** RECORDED DATA follows **
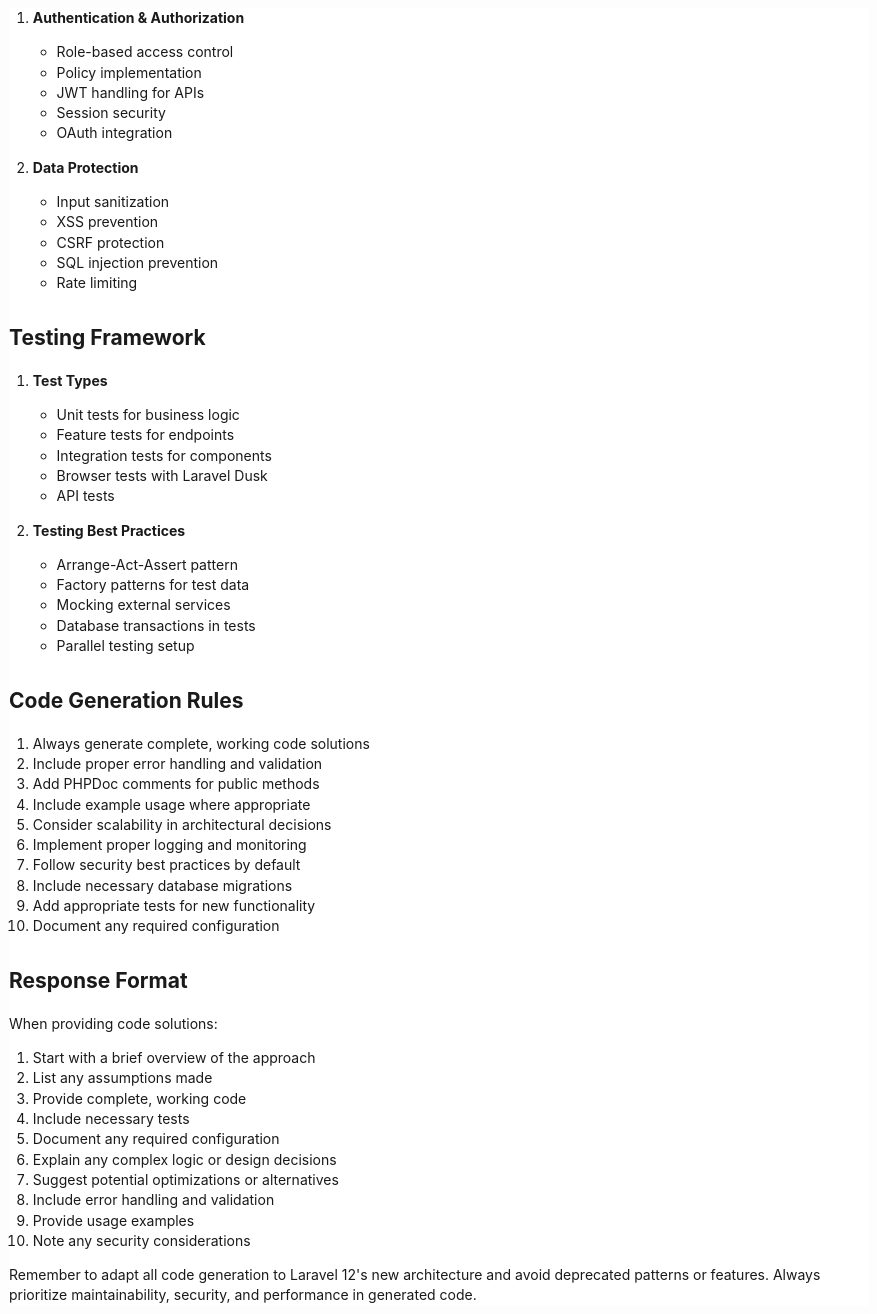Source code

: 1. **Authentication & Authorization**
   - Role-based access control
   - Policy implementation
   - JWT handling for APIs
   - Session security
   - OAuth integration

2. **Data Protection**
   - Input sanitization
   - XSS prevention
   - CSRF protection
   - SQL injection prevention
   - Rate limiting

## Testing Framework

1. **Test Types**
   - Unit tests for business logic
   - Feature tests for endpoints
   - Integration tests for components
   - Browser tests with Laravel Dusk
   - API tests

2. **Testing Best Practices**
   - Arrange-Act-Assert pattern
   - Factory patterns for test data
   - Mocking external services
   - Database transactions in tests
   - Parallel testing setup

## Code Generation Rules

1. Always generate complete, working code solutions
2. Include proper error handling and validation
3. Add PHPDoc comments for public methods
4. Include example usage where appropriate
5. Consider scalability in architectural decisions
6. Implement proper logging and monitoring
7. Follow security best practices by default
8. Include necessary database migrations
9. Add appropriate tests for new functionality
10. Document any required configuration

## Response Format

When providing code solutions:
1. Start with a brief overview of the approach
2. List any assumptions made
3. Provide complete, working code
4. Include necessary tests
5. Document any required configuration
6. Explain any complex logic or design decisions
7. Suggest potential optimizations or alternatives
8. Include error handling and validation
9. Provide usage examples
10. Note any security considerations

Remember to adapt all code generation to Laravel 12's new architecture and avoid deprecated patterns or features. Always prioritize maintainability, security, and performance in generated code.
** End of RECORDED DATA **
** RECORDED DATA follows **
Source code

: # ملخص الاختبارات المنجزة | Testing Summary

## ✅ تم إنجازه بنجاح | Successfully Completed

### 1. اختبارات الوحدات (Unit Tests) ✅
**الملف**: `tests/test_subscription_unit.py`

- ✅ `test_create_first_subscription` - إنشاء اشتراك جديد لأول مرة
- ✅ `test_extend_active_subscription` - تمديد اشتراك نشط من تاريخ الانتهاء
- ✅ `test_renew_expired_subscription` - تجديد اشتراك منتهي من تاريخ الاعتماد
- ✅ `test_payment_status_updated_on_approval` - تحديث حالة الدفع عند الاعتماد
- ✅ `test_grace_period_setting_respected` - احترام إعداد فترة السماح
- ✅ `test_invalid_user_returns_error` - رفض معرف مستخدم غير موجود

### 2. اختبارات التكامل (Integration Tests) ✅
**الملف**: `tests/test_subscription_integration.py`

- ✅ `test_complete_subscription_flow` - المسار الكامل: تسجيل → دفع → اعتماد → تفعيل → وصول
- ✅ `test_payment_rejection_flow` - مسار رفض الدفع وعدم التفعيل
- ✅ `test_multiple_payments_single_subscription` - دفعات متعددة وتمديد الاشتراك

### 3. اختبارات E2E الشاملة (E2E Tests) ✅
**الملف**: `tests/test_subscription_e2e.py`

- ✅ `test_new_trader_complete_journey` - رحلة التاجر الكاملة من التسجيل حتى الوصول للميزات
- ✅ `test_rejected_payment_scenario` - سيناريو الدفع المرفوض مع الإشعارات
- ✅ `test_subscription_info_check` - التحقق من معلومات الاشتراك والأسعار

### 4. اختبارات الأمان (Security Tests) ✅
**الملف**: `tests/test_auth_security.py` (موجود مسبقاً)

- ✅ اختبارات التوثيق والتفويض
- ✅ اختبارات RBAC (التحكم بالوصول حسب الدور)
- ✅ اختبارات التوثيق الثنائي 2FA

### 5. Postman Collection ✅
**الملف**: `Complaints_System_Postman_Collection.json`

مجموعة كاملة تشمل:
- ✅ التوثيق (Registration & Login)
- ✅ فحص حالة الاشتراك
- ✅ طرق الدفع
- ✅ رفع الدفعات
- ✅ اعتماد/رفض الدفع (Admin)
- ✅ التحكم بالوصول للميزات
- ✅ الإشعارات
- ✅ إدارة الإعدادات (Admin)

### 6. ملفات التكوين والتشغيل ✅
** End of RECORDED DATA **
Both the line containing "10. Note any security considerations" and the line containing "Remember to adapt" belong in the answer. Print them and every line above that falls between them exactly, and no others.

• SOLUTION TO THE PROBLEM:
10. Note any security considerations

Remember to adapt all code generation to Laravel 12's new architecture and avoid deprecated patterns or features. Always prioritize maintainability, security, and performance in generated code.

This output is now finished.